Más allá de los gestos rituales, Martin insiste en que la Pachamama nos interpela como sociedad. "La tierra se está quejando. Los cambios climáticos, las crisis hídricas, las catástrofes naturales no son fenómenos aislados. Son respuestas a una explotación desmedida de los recursos y a una desconexión profunda con lo natural".

Desde su experiencia en comunidades mapuches, destaca una visión integradora: "No ven a la Pachamama como una diosa externa, sino como un todo del que somos parte. Cuidar la tierra es cuidarnos a nosotros mismos. Es cuidar a nuestros hijos, nuestra salud, nuestras emociones".

Este enfoque holístico se sostiene sobre una lógica clara: cada elemento natural tiene un correlato simbólico y humano. "El agua representa las emociones; el aire, los pensamientos; la tierra, el cuerpo; el fuego, la transformación. Si uno de estos elementos está en desequilibrio, el conjunto también lo está", advierte.

Del símbolo a la práctica: cómo hacer del 1 de agosto un acto cotidiano

Martin sugiere que esta fecha no sea solo un ritual anual, sino una puerta de entrada a un cambio de hábitos. "Podemos enterrar nuestros deseos, compartir una bebida con la tierra o sentarnos a hablar con nuestros hijos sobre el cuidado del agua y el ambiente. Pero lo más importante es la conciencia cotidiana: no tirar un papel en la calle, no abusar del agua, cuestionar el modelo de consumo".

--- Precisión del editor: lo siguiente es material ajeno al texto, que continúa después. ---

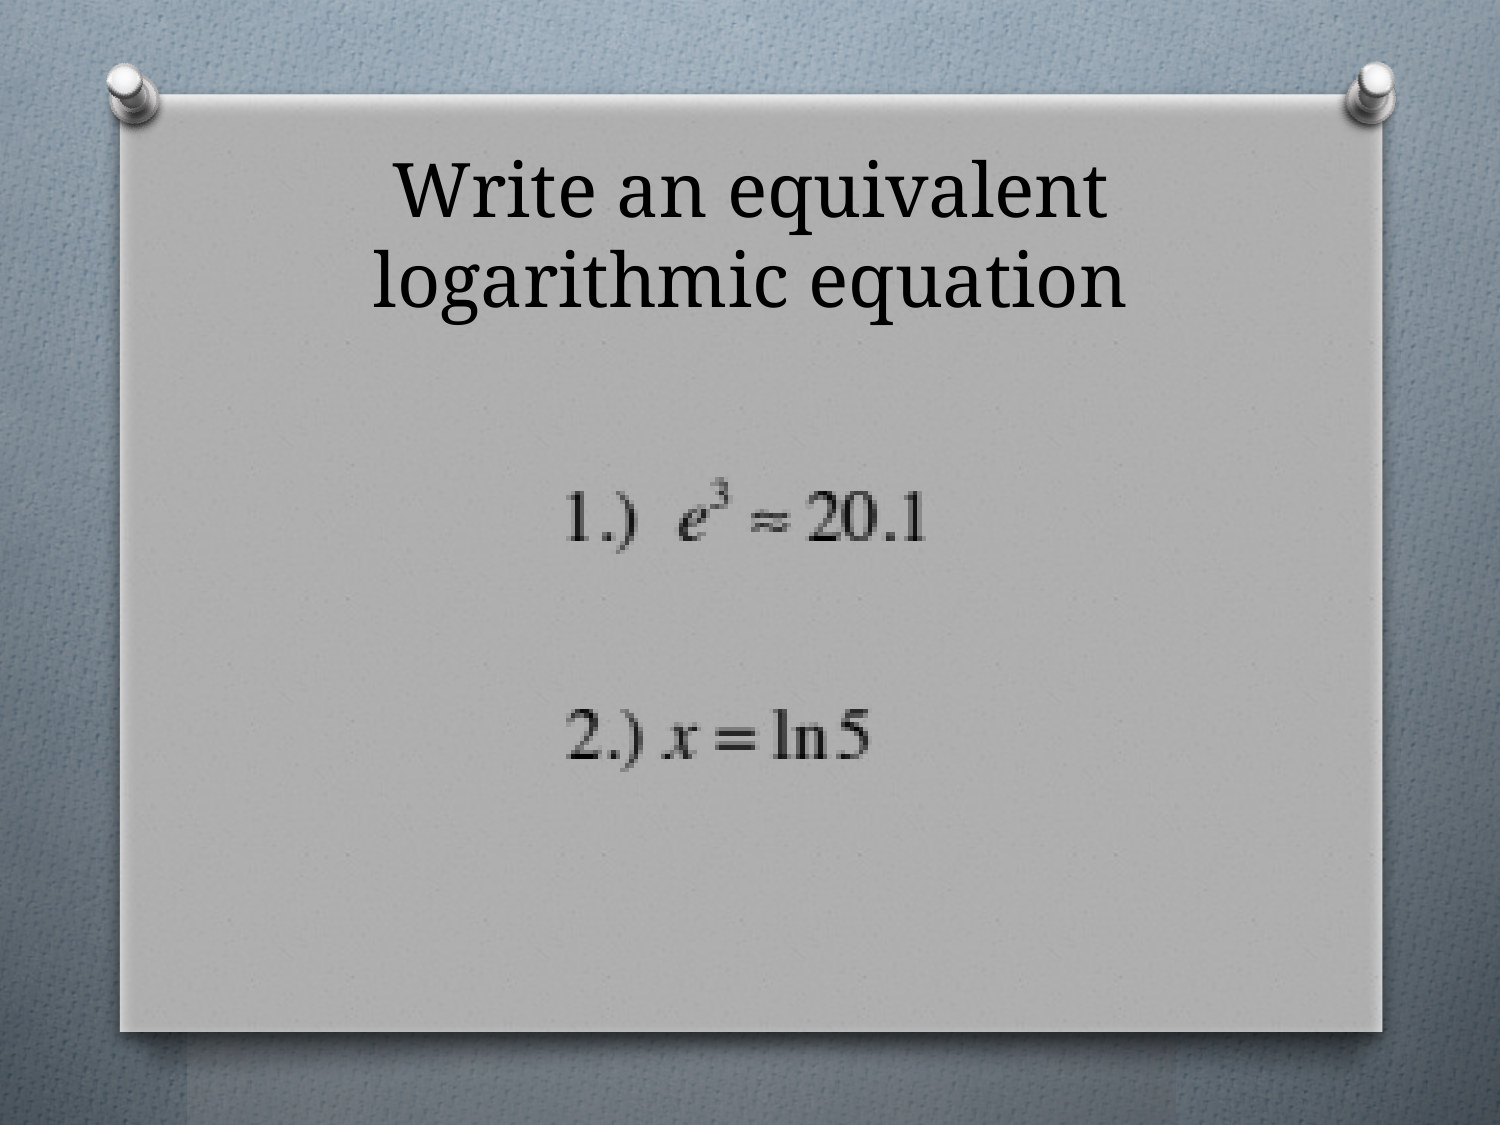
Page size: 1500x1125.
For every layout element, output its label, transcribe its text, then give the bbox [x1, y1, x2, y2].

picture [1317, 35, 1439, 156]
picture [75, 29, 198, 153]
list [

El Día de la Pachamama puede leerse como un acto simbólico, pero también como un recordatorio activo: la abundancia no reside únicamente en lo material, sino en los vínculos, el cuidado mutuo, la conexión con el entorno. "Nosotros nos vamos, pero dejamos a nuestros hijos. Lo que hacemos hoy con la tierra tendrá consecuencias mañana. Esa es la verdadera ofrenda que podemos hacer", concluyó.

¿Por qué el 1 de agosto?

La elección del 1 de agosto no es casual. Coincide con el inicio del mes más crudo del invierno en el hemisferio sur, momento históricamente crítico para las comunidades indígenas. Desde una mirada numerológica y espiritual, Martin lo relacionó con el número 18, asociado al arcano de la Luna en el tarot: "Es el símbolo de la madre, de las emociones, de los cambios profundos. Estamos atravesando una transición planetaria fuerte, y este tipo de rituales ayudan a darle sentido".